9 marzo 1945. Dopo una breve e opaca ouverture, l’inquadratura plumbea, brulicante soltanto di presenze diafane con al centro un uomo, sfibrato e seduto e in attesa di chissà quale epifania, figura questa data. La Seconda Guerra Mondiale è ancora in corso, ma in Indocina stava preparandosi qualcos’altro, uno scontro che sfocerà in una nuova guerra, più epidemica e sanguinosa, vissuta tra le viscere dei combattenti: i giapponesi avevano inizialmente disarmato le truppe di De Gaulle, che si erano poi riorganizzate per ottenere di nuovo il controllo della colonia e da una delle feroci rappresaglie delle truppe indipendentiste vietnamite ha inizio la storia del soldato Robert Tassen\Gaspard Ulliel e della sua vendetta.
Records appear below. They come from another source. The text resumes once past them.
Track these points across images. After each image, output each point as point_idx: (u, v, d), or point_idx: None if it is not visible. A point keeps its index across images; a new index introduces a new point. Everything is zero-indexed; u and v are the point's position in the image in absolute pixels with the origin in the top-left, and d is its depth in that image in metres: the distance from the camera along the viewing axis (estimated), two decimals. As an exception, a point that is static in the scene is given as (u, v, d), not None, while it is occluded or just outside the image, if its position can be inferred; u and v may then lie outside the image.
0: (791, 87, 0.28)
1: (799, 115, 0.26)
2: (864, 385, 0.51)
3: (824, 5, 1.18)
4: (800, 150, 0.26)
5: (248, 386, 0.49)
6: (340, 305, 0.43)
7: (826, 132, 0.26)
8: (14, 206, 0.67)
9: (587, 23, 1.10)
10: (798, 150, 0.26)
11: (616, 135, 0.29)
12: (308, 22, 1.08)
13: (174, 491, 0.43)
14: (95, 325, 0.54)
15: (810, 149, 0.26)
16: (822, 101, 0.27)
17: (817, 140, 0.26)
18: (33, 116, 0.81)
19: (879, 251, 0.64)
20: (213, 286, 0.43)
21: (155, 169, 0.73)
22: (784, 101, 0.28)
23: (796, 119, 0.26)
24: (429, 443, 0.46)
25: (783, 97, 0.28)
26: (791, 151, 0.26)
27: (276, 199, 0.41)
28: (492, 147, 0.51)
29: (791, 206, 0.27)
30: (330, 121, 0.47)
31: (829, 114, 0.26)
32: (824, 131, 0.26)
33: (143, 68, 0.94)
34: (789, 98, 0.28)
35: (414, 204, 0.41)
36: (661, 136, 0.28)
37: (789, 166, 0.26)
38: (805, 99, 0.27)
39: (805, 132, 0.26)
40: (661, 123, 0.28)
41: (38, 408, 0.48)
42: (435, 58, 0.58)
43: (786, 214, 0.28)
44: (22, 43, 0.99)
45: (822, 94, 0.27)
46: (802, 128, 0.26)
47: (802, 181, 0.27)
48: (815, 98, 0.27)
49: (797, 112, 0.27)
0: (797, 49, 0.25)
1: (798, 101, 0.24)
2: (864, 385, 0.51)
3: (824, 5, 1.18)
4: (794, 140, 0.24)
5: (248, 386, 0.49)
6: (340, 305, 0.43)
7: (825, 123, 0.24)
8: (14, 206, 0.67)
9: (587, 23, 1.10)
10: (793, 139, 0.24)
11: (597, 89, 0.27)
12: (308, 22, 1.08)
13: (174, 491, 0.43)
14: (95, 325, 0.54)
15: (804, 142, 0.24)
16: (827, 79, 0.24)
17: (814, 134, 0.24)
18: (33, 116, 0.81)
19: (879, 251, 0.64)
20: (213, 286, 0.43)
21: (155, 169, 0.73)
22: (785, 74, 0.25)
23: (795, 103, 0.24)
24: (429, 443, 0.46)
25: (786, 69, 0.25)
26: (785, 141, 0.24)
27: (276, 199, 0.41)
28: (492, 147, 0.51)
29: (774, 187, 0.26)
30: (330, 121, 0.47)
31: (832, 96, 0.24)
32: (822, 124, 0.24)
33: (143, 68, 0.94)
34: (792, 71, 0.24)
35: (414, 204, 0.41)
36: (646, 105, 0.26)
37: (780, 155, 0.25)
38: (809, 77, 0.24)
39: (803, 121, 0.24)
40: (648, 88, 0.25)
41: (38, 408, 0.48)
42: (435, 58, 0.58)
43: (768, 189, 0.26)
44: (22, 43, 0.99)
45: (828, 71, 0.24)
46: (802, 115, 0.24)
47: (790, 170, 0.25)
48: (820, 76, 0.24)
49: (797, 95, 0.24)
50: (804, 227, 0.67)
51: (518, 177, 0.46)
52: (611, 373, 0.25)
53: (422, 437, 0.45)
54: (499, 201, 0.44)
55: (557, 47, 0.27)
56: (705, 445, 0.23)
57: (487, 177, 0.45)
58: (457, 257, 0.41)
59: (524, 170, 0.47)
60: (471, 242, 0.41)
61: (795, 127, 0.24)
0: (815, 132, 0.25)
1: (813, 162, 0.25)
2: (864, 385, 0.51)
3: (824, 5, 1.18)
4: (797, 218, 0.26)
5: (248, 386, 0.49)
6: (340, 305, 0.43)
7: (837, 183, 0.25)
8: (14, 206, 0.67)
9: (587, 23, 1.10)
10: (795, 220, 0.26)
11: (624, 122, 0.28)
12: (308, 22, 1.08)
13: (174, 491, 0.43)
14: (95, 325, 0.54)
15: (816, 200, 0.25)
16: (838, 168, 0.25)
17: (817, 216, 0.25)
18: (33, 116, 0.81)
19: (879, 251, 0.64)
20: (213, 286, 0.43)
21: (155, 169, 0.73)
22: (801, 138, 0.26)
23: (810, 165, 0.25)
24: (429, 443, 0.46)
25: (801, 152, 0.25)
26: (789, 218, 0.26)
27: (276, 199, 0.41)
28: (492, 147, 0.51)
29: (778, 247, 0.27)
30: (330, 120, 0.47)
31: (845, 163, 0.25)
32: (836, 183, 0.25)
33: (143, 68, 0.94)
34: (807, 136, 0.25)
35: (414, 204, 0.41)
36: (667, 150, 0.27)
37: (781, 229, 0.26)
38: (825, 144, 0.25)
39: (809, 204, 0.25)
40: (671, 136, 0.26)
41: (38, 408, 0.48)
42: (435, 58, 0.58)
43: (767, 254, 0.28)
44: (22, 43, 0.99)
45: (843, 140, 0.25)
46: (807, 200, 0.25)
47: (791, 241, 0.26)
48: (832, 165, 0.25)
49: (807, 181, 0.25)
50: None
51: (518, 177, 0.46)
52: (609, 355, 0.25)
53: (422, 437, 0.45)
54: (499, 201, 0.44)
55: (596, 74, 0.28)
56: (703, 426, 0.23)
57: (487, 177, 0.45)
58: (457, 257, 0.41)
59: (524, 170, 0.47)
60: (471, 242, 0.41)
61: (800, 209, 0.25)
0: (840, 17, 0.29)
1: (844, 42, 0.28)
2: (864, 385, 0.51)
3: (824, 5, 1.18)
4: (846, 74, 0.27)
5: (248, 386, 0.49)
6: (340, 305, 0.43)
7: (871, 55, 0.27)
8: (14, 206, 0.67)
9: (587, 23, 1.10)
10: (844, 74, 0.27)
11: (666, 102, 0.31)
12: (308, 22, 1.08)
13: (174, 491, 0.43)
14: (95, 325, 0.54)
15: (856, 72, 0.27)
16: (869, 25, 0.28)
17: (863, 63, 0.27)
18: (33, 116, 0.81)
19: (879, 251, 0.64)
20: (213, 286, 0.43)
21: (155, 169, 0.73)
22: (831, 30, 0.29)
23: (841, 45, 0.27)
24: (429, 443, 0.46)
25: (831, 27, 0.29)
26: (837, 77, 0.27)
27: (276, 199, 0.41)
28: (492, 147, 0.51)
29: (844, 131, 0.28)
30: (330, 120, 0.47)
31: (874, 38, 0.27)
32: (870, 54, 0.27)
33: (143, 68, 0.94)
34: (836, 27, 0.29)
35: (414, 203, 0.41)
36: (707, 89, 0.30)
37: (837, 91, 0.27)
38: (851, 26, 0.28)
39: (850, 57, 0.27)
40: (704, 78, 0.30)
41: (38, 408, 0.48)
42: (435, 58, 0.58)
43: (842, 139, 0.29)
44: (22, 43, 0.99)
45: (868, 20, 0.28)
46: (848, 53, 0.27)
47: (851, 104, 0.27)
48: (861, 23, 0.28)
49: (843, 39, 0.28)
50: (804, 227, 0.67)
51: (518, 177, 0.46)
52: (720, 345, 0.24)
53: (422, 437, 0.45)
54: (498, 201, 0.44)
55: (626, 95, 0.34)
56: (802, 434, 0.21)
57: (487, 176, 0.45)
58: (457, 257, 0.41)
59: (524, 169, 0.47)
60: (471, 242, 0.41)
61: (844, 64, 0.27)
Se la letteratura e il cinema aprono come degli spiragli, varchi su storie o spaccati d’esistente non conosciuti, mai esplorati nelle loro verità e contraddizioni, e quindi per lo più lasciate ai margini della Storia, obnubilate dai suoi fantasmi, Les confins du monde, presentato durante la scorsa Quinzaine des Réalisateurs a Cannes, incarna proprio questo genere di apertura. Il conflitto di cui Guillaume Nicloux parla è interiore ancora prima che bellico e la guerra in Indocina sembra essere un pretesto, come se la natura, la giungla e vegetazione infide in cui si muovono i soldati ne offuscasse l’orizzonte, smaterializzando anche lo stesso nemico di Tassen, Vo Binh: a vedersi sono soltanto gli esiti delle sue azioni – corpi mozzati, decapitati, vischiosi sulla terra arida, racconti disgustosi sui trattamenti riservati alle vittime – restando la sua una presenza incorporea, quasi mitica.

Nicloux stesso lo spiega benissimo: “La giungla del Nord del Vietnam crea un’atmosfera particolare, la vegetazione provoca un senso di soffocamento che impone agli esseri umani un istinto di sopravvivenza anche se in realtà non sono mai stati così vicini alla morte, una morte che dipende a un nemico che non compare mai, l’invisibilità dei Viet Minh accresce questa paranoia. E questo fa porre una domanda: siamo di fronte a un morto che sembra ancora vivo oppure a una persona ancora viva che però è prossima alla morte”.

C’è poi in Les confins du monde qualcosa di diverso ed estraneo rispetto a certe narrazioni di guerra. Il ritmo non è forsennato, né il montaggio si presta a stacchi fulminei o serrati per suggerire una qualche forma di dinamicità: non c’è impellenza nell’azione e il narrato concede spazio piuttosto ai momenti di intimità, quelli vissuti, ad esempio, tra Tassen e la prostituta, diluendone i confini e vivificandoli.